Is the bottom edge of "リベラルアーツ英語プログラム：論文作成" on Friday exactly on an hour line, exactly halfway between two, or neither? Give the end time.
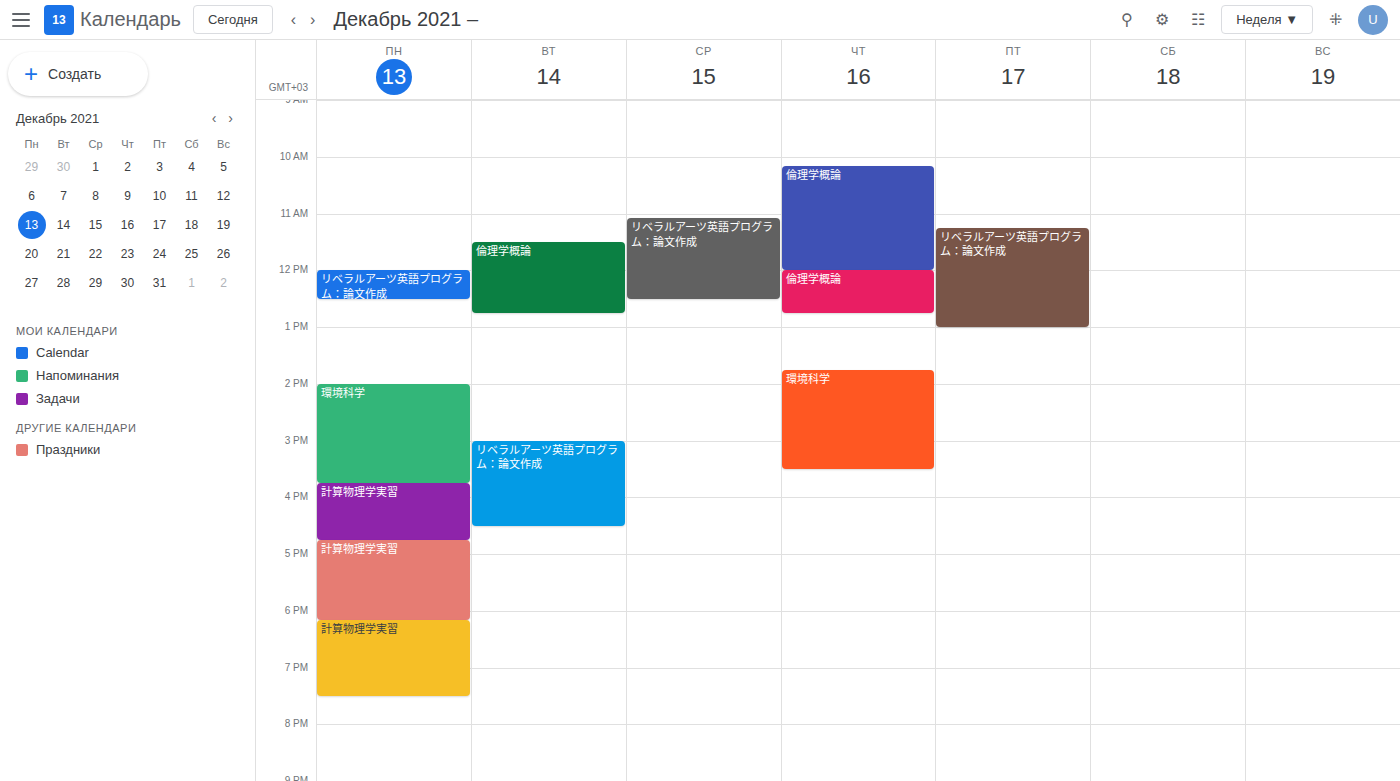
1:00 PM -- exactly on the 1 PM line.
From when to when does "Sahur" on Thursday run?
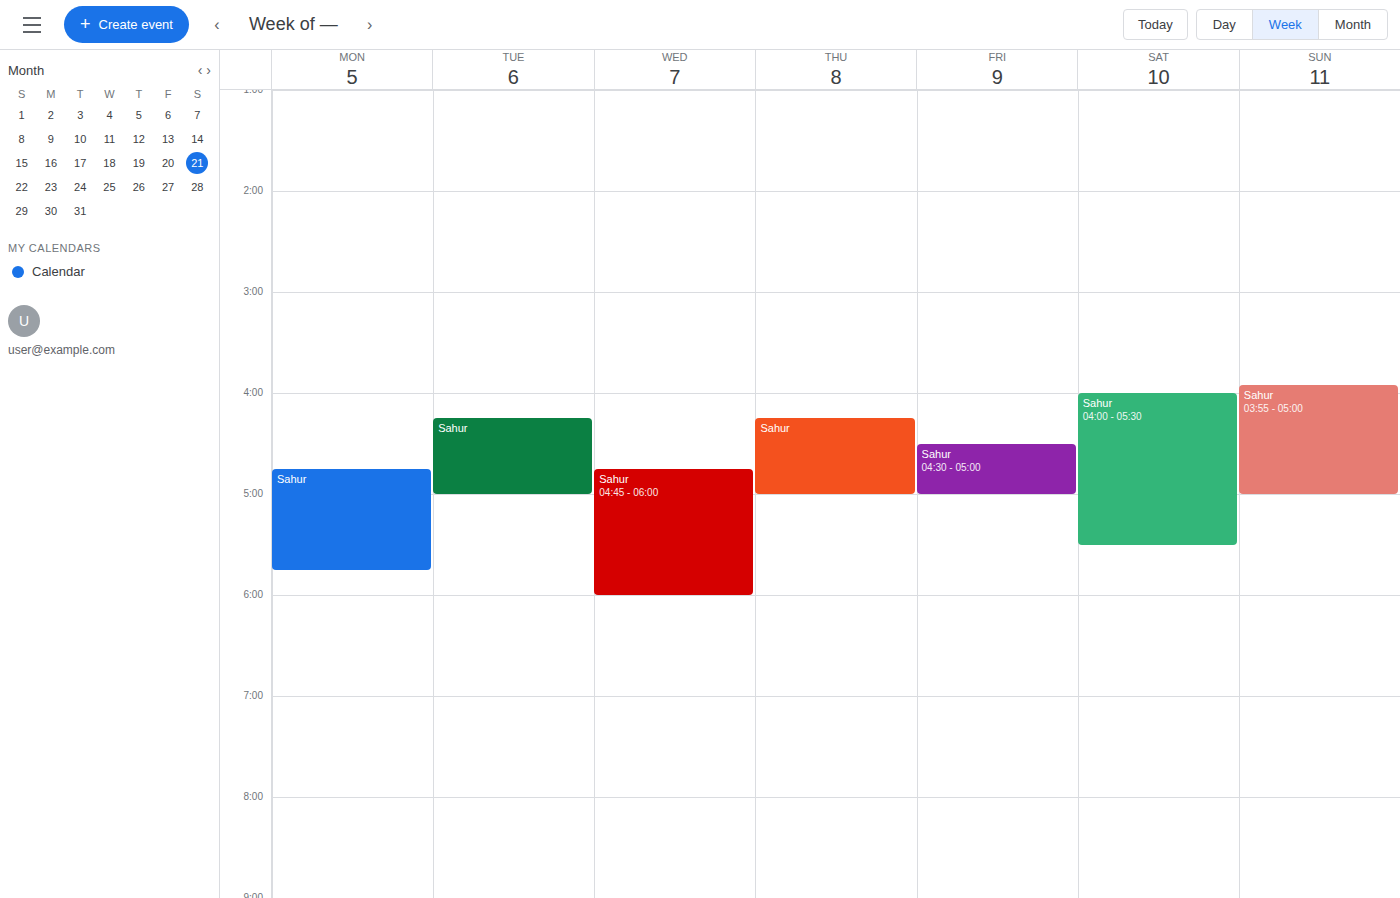
4:15 AM to 5:00 AM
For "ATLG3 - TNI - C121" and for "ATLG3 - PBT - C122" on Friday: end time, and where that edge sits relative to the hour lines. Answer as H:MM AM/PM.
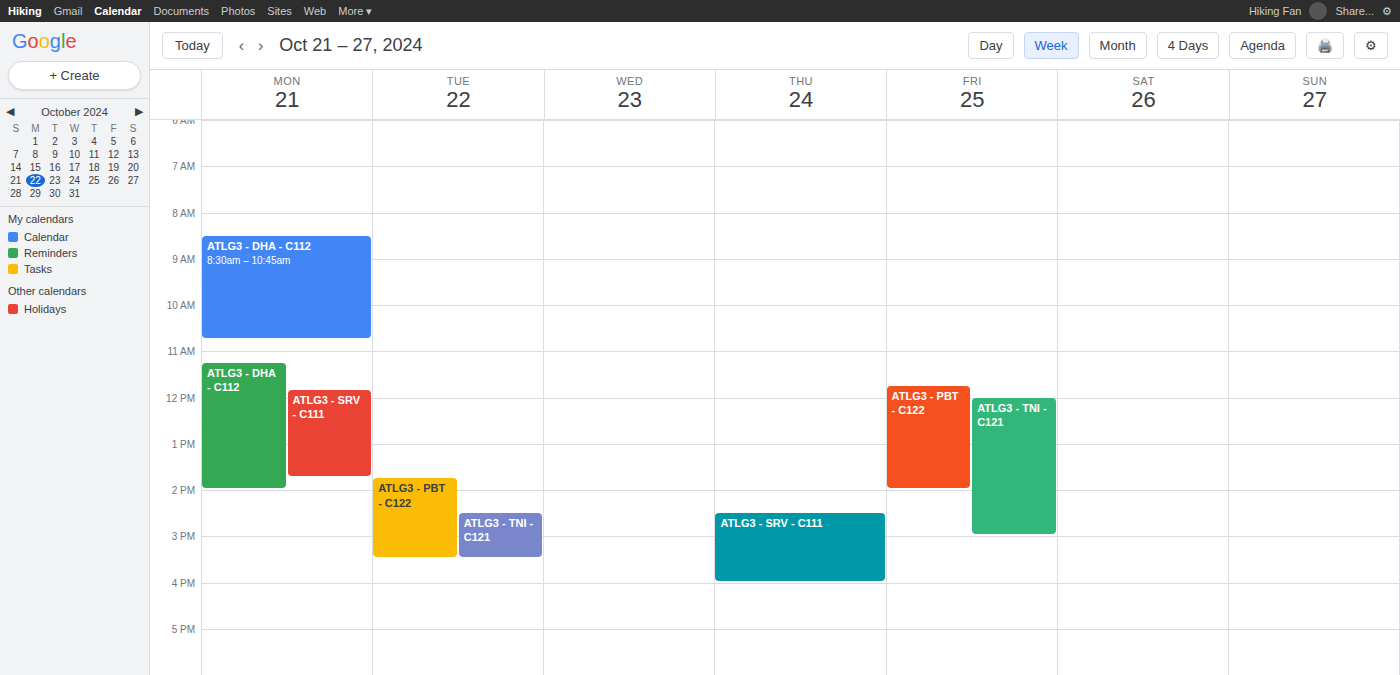
"ATLG3 - TNI - C121": 3:00 PM, exactly on the 3 PM line. "ATLG3 - PBT - C122": 2:00 PM, exactly on the 2 PM line.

• _EXERCISE DESCRIPTION_
Copy out every line of the records above without any changes, and leave the pictures out.

• _FINAL RESULT_
Is the bottom edge of "リベラルアーツ英語プログラム：論文作成" on Friday exactly on an hour line, exactly halfway between two, or neither? Give the end time.
1:00 PM -- exactly on the 1 PM line.
From when to when does "Sahur" on Thursday run?
4:15 AM to 5:00 AM
For "ATLG3 - TNI - C121" and for "ATLG3 - PBT - C122" on Friday: end time, and where that edge sits relative to the hour lines. Answer as H:MM AM/PM.
"ATLG3 - TNI - C121": 3:00 PM, exactly on the 3 PM line. "ATLG3 - PBT - C122": 2:00 PM, exactly on the 2 PM line.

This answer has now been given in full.